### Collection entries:
+ + + +
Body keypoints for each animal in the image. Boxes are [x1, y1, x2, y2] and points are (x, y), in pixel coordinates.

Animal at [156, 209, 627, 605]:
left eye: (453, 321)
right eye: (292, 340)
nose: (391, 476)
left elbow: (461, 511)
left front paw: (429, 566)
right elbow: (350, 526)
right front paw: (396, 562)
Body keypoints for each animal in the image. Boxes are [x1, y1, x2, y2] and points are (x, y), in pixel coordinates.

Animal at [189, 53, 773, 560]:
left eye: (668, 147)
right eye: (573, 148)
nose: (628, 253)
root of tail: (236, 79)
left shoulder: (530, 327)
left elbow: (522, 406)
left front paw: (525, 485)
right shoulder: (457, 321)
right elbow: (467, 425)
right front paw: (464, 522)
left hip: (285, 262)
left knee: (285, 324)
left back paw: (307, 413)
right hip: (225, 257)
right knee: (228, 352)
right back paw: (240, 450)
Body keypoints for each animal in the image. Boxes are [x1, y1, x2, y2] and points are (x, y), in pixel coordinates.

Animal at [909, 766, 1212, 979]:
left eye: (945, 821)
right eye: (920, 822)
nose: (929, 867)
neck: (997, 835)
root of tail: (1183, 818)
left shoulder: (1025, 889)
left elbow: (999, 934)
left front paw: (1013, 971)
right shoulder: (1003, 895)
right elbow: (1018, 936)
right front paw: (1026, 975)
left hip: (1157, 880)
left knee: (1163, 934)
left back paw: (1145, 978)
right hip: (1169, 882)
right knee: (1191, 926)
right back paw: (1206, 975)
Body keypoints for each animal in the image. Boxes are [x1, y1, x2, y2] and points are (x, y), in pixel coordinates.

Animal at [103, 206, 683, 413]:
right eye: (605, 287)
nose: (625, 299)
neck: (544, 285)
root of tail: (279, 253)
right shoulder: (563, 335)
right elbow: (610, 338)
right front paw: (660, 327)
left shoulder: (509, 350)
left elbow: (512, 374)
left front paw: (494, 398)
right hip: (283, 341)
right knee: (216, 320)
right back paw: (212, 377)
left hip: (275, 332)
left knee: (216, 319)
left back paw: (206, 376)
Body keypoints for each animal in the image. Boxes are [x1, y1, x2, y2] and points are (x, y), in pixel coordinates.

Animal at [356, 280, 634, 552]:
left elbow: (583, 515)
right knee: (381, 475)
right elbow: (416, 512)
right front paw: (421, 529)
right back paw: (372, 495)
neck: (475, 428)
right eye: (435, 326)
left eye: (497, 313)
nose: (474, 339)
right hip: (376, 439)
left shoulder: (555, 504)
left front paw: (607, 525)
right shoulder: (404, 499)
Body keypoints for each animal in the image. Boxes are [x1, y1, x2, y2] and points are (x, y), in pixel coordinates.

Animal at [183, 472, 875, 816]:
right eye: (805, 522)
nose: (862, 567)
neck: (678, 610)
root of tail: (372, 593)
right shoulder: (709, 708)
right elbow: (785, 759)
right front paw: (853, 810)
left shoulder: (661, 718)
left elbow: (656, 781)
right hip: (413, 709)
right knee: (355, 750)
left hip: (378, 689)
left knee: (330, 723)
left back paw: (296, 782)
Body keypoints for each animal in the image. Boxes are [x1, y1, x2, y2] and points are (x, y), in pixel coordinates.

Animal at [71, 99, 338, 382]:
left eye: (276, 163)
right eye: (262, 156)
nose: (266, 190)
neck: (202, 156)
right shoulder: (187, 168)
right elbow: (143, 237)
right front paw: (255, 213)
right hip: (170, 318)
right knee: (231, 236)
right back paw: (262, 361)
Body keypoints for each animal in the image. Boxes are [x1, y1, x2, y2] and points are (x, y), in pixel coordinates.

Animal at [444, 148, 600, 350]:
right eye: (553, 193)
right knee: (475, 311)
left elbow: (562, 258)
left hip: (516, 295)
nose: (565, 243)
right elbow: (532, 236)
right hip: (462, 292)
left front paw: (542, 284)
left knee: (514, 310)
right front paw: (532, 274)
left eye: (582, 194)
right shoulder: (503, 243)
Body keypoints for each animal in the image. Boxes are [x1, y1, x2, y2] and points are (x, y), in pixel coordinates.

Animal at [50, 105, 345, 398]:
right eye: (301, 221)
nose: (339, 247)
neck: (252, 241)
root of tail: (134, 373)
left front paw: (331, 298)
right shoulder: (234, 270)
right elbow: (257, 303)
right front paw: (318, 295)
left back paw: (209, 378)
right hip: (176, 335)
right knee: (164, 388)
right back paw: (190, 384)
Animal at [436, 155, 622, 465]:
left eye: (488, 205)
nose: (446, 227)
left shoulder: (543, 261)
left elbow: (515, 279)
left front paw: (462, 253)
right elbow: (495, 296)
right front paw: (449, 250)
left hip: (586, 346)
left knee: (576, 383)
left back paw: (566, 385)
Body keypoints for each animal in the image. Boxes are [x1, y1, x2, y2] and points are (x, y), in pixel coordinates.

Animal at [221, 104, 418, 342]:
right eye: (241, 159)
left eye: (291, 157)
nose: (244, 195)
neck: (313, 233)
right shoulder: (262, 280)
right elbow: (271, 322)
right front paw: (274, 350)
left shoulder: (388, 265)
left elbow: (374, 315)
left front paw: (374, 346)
+ + + +
Each line must be set down again exactly as above, with no line omitted.

Body keypoints for each animal in the image. Boxes are [x1, y1, x2, y2] and points are (x, y), in pixel coordinates.

Animal at [156, 209, 627, 605]:
left eye: (453, 321)
right eye: (292, 340)
nose: (391, 476)
left elbow: (461, 511)
left front paw: (429, 566)
right elbow: (350, 526)
right front paw: (396, 562)
Body keypoints for each animal in the image. Boxes are [x1, y1, x2, y2] and points are (x, y), in pixel coordinates.

Animal at [189, 53, 773, 560]:
left eye: (668, 147)
right eye: (573, 148)
nose: (628, 253)
root of tail: (236, 79)
left shoulder: (530, 327)
left elbow: (522, 406)
left front paw: (525, 485)
right shoulder: (457, 321)
right elbow: (467, 425)
right front paw: (464, 522)
left hip: (285, 262)
left knee: (285, 324)
left back paw: (307, 413)
right hip: (225, 257)
right knee: (228, 352)
right back paw: (240, 450)
Body keypoints for each animal in the image. Boxes are [x1, y1, x2, y2] and points are (x, y), in pixel coordinates.

Animal at [909, 766, 1212, 979]:
left eye: (945, 821)
right eye: (920, 822)
nose: (929, 867)
neck: (997, 835)
root of tail: (1183, 818)
left shoulder: (1025, 889)
left elbow: (999, 934)
left front paw: (1013, 971)
right shoulder: (1003, 895)
right elbow: (1018, 936)
right front paw: (1026, 975)
left hip: (1157, 880)
left knee: (1163, 934)
left back paw: (1145, 978)
right hip: (1169, 882)
right knee: (1191, 926)
right back paw: (1206, 975)
Body keypoints for each animal in the image. Boxes are [x1, y1, x2, y2] and points are (x, y), in pixel coordinates.

Animal at [103, 206, 683, 413]:
right eye: (605, 287)
nose: (625, 299)
neck: (544, 285)
root of tail: (279, 253)
right shoulder: (563, 335)
right elbow: (610, 338)
right front paw: (660, 327)
left shoulder: (509, 350)
left elbow: (512, 374)
left front paw: (494, 398)
right hip: (283, 341)
right knee: (216, 320)
right back paw: (212, 377)
left hip: (275, 332)
left knee: (216, 319)
left back paw: (206, 376)
Body keypoints for each animal in the image. Boxes are [x1, y1, x2, y2] and points are (x, y), in pixel coordinates.

Animal at [356, 280, 634, 552]:
left elbow: (583, 515)
right knee: (381, 475)
right elbow: (416, 512)
right front paw: (421, 529)
right back paw: (372, 495)
neck: (475, 428)
right eye: (435, 326)
left eye: (497, 313)
nose: (474, 339)
right hip: (376, 439)
left shoulder: (555, 504)
left front paw: (607, 525)
right shoulder: (404, 499)
Body keypoints for each animal in the image. Boxes are [x1, y1, x2, y2] and points are (x, y), in pixel coordinates.

Animal at [183, 472, 875, 816]:
right eye: (805, 522)
nose: (862, 567)
neck: (678, 610)
root of tail: (372, 593)
right shoulder: (709, 708)
right elbow: (785, 759)
right front paw: (853, 810)
left shoulder: (661, 718)
left elbow: (656, 781)
right hip: (413, 709)
right knee: (355, 750)
left hip: (378, 689)
left knee: (330, 723)
left back paw: (296, 782)
Body keypoints for each animal in the image. Boxes are [x1, y1, x2, y2] and points are (x, y), in pixel coordinates.

Animal at [71, 99, 338, 382]:
left eye: (276, 163)
right eye: (262, 156)
nose: (266, 190)
neck: (202, 156)
right shoulder: (187, 168)
right elbow: (143, 237)
right front paw: (255, 213)
right hip: (170, 318)
right knee: (231, 236)
right back paw: (262, 361)
Body keypoints for each animal in the image. Boxes are [x1, y1, x2, y2] and points are (x, y), in pixel coordinates.

Animal at [444, 148, 600, 350]:
right eye: (553, 193)
right knee: (475, 311)
left elbow: (562, 258)
left hip: (516, 295)
nose: (565, 243)
right elbow: (532, 236)
right hip: (462, 292)
left front paw: (542, 284)
left knee: (514, 310)
right front paw: (532, 274)
left eye: (582, 194)
right shoulder: (503, 243)
Body keypoints for each animal in the image. Boxes are [x1, y1, x2, y2] and points are (x, y), in pixel coordinates.

Animal at [50, 105, 345, 398]:
right eye: (301, 221)
nose: (339, 247)
neck: (252, 241)
root of tail: (134, 373)
left front paw: (331, 298)
right shoulder: (234, 270)
right elbow: (257, 303)
right front paw: (318, 295)
left back paw: (209, 378)
right hip: (176, 335)
right knee: (164, 388)
right back paw: (190, 384)
Animal at [436, 155, 622, 465]:
left eye: (488, 205)
nose: (446, 227)
left shoulder: (543, 261)
left elbow: (515, 279)
left front paw: (462, 253)
right elbow: (495, 296)
right front paw: (449, 250)
left hip: (586, 346)
left knee: (576, 383)
left back paw: (566, 385)
Body keypoints for each animal in the image. Boxes are [x1, y1, x2, y2] and points are (x, y), in pixel coordinates.

Animal at [221, 104, 418, 342]:
right eye: (241, 159)
left eye: (291, 157)
nose: (244, 195)
neck: (313, 233)
right shoulder: (262, 280)
right elbow: (271, 322)
right front paw: (274, 350)
left shoulder: (388, 265)
left elbow: (374, 315)
left front paw: (374, 346)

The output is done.